== Work to complete ==
With both ends included, repeat exactly the lines of the entries below from the one containing "Somogy - sonline.hu" down to the one containing "QQ浏览器小程序接通的好处有很多，比如小程序轻便的", and no others.
++++++++++
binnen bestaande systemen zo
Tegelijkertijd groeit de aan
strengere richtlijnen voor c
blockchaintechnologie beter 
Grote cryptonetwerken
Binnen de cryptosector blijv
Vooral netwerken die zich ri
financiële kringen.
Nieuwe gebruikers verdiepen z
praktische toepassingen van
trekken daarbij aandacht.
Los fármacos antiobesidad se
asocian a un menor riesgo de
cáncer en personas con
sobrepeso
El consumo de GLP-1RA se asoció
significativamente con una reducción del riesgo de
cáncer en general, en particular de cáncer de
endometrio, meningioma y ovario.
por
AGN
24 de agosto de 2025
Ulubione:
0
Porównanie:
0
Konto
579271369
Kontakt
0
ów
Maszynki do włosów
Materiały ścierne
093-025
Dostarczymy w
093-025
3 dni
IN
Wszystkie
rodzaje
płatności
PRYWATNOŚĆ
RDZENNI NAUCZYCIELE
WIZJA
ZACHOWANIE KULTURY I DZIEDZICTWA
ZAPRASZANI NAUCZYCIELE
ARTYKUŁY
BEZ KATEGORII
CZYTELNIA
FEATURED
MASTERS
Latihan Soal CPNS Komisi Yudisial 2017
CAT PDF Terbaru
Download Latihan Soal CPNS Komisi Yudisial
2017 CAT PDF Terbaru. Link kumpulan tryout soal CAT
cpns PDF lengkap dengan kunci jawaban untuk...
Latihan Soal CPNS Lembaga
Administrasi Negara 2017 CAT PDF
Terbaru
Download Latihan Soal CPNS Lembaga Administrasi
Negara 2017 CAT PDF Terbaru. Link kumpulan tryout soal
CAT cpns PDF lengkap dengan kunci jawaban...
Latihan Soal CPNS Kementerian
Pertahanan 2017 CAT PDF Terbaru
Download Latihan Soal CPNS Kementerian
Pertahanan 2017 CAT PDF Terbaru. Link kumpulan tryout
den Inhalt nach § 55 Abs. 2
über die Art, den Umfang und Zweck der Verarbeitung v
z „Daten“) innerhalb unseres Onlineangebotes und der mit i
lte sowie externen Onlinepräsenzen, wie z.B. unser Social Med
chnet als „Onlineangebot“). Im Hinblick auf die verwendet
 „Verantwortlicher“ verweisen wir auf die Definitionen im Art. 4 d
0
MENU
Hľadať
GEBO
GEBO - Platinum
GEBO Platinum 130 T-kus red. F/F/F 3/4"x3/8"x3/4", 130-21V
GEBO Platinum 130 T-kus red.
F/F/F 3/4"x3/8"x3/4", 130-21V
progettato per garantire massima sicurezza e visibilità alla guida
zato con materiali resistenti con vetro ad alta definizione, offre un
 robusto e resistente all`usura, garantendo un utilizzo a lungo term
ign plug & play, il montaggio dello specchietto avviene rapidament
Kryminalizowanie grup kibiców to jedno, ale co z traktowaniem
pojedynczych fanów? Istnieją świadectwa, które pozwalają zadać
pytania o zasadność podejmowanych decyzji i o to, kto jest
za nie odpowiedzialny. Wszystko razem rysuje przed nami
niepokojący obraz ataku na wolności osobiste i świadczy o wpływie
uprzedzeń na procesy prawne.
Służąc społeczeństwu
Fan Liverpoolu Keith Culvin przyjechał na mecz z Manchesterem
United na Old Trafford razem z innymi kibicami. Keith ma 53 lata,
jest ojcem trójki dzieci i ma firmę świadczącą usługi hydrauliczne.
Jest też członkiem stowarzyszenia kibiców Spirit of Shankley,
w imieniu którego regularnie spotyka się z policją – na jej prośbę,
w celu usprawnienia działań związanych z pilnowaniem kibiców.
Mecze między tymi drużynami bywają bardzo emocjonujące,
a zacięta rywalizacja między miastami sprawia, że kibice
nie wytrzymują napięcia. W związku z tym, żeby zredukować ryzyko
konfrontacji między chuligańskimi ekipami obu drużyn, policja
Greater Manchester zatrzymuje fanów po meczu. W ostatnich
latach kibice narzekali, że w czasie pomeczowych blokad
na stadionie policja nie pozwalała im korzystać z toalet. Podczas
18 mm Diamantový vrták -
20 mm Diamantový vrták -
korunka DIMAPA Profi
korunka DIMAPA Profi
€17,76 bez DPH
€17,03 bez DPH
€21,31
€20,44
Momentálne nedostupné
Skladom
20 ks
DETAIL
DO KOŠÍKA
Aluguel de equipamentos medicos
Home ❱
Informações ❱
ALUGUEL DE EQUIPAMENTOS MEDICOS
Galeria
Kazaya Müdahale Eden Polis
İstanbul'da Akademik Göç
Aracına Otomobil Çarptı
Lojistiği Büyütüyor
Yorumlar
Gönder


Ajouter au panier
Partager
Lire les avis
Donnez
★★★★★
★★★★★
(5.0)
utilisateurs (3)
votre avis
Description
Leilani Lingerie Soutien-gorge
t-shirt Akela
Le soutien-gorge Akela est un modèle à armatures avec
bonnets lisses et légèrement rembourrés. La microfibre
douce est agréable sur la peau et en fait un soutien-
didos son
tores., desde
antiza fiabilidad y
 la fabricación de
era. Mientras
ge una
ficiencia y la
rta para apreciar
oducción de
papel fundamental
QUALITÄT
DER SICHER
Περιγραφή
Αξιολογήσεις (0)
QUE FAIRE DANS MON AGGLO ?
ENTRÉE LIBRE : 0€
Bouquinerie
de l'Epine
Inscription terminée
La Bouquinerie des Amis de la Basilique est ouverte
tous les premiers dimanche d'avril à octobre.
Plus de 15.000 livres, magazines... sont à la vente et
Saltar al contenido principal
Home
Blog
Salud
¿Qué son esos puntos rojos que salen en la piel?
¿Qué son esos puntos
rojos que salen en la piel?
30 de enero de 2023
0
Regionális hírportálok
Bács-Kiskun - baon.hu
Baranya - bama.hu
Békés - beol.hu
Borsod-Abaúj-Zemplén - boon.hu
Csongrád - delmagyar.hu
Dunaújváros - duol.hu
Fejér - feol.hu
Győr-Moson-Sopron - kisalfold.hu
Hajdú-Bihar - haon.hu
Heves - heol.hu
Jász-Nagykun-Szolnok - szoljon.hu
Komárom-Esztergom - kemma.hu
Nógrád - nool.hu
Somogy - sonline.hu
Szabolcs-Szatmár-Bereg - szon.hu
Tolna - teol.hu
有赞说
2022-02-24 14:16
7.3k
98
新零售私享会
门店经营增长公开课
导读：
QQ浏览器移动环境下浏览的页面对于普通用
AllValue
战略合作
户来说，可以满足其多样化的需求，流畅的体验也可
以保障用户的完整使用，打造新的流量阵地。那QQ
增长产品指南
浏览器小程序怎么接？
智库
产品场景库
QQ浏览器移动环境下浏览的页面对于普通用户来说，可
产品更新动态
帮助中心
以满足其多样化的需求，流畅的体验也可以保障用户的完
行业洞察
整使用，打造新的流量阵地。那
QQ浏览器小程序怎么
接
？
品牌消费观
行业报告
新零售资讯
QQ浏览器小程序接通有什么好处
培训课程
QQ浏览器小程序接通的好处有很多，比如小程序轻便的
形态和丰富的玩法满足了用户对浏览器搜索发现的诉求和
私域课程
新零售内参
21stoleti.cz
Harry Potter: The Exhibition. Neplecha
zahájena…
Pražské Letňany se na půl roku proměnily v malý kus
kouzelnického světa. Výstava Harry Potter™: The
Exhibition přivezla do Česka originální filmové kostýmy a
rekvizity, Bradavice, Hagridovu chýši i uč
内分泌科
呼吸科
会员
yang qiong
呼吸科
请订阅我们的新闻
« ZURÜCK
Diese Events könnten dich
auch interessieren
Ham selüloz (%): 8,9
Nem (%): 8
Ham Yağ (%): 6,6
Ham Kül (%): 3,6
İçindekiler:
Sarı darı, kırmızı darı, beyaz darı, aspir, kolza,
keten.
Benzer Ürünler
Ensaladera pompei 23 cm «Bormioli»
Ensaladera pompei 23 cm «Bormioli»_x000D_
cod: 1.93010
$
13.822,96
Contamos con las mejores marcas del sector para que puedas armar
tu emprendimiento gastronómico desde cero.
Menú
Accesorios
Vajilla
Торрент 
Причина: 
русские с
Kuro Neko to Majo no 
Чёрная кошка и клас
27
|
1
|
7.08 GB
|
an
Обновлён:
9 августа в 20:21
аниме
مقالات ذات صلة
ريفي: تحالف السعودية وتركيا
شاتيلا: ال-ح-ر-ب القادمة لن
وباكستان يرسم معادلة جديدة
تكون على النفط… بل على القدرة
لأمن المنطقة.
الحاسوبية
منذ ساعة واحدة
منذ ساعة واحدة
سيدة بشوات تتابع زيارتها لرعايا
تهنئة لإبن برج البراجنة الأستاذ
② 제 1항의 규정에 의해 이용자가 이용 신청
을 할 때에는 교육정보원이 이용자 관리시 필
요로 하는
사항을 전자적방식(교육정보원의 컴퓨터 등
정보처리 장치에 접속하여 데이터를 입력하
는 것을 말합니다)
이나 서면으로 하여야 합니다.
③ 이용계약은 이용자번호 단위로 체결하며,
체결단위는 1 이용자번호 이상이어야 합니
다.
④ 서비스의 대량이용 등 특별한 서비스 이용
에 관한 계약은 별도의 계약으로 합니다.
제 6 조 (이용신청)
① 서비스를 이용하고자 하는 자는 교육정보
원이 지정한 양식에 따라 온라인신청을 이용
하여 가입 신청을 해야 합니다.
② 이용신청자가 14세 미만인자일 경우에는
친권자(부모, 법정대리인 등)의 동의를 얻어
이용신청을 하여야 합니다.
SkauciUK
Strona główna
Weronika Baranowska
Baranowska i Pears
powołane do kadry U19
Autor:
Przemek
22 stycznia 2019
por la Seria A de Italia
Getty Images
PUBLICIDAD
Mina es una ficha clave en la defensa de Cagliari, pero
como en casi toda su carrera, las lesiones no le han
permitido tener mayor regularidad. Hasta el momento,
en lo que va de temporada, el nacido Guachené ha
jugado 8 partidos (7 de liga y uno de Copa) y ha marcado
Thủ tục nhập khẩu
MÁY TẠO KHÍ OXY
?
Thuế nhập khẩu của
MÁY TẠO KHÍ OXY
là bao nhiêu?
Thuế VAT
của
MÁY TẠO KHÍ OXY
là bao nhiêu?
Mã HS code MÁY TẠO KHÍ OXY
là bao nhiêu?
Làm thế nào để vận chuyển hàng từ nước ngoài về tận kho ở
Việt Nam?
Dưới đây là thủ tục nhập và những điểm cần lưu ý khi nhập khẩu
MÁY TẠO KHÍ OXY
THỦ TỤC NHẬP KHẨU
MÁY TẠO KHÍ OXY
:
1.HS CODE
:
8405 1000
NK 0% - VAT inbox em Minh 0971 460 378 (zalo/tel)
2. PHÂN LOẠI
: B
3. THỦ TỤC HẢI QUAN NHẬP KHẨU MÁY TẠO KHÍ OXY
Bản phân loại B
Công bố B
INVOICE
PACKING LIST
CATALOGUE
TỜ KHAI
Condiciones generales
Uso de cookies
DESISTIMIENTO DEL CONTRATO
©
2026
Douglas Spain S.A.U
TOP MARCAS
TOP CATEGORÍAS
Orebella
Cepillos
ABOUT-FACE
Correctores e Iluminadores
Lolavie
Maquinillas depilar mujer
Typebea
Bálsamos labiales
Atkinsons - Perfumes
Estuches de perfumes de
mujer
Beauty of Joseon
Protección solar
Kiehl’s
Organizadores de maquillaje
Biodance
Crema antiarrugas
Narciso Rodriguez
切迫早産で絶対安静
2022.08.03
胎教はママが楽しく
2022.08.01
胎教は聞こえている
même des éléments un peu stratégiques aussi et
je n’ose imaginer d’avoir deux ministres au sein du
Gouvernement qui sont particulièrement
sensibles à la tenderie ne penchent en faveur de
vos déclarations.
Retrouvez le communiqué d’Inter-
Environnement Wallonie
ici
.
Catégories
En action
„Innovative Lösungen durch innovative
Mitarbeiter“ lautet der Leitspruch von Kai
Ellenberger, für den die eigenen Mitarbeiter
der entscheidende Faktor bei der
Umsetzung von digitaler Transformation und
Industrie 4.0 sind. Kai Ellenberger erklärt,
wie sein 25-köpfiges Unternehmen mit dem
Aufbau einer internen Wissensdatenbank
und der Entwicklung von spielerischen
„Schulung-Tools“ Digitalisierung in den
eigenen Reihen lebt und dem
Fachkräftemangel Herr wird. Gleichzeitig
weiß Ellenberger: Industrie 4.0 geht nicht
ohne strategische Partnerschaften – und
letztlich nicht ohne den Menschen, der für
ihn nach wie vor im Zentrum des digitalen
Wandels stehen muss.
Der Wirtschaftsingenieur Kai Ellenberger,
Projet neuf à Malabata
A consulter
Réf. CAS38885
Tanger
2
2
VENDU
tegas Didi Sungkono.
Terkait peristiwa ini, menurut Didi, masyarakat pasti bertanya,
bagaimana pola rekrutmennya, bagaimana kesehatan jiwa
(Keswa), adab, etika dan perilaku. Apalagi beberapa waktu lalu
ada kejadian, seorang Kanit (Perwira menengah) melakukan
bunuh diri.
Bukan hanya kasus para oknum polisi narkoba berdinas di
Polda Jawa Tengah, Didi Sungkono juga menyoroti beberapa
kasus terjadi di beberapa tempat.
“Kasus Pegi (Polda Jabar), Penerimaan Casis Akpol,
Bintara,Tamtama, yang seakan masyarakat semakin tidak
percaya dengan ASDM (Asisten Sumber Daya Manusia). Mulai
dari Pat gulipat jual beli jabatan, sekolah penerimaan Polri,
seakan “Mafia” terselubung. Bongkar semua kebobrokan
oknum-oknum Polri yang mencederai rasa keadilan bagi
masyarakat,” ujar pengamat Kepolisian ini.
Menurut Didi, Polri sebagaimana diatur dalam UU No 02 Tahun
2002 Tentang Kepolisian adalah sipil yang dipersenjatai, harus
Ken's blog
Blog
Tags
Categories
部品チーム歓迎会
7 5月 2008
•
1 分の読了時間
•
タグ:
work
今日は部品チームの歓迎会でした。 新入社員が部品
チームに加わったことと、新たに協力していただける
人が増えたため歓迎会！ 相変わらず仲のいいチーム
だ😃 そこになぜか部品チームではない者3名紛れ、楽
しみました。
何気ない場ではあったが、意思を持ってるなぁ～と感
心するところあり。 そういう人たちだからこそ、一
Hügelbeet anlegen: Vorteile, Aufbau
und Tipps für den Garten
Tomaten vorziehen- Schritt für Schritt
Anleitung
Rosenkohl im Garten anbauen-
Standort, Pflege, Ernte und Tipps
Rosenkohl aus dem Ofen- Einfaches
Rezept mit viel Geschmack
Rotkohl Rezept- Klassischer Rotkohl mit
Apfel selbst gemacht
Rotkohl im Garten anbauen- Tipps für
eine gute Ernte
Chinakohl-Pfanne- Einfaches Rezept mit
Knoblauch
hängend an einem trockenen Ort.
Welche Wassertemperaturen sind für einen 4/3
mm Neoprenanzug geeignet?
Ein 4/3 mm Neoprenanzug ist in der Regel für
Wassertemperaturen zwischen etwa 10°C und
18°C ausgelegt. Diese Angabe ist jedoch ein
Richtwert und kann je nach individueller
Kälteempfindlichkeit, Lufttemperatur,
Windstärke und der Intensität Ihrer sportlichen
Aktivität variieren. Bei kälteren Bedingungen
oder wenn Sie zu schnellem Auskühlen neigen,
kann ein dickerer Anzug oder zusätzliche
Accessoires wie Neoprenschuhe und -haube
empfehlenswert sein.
++++++++++
== Expected answer ==
Somogy - sonline.hu
Szabolcs-Szatmár-Bereg - szon.hu
Tolna - teol.hu
有赞说
2022-02-24 14:16
7.3k
98
新零售私享会
门店经营增长公开课
导读：
QQ浏览器移动环境下浏览的页面对于普通用
AllValue
战略合作
户来说，可以满足其多样化的需求，流畅的体验也可
以保障用户的完整使用，打造新的流量阵地。那QQ
增长产品指南
浏览器小程序怎么接？
智库
产品场景库
QQ浏览器移动环境下浏览的页面对于普通用户来说，可
产品更新动态
帮助中心
以满足其多样化的需求，流畅的体验也可以保障用户的完
行业洞察
整使用，打造新的流量阵地。那
QQ浏览器小程序怎么
接
？
品牌消费观
行业报告
新零售资讯
QQ浏览器小程序接通有什么好处
培训课程
QQ浏览器小程序接通的好处有很多，比如小程序轻便的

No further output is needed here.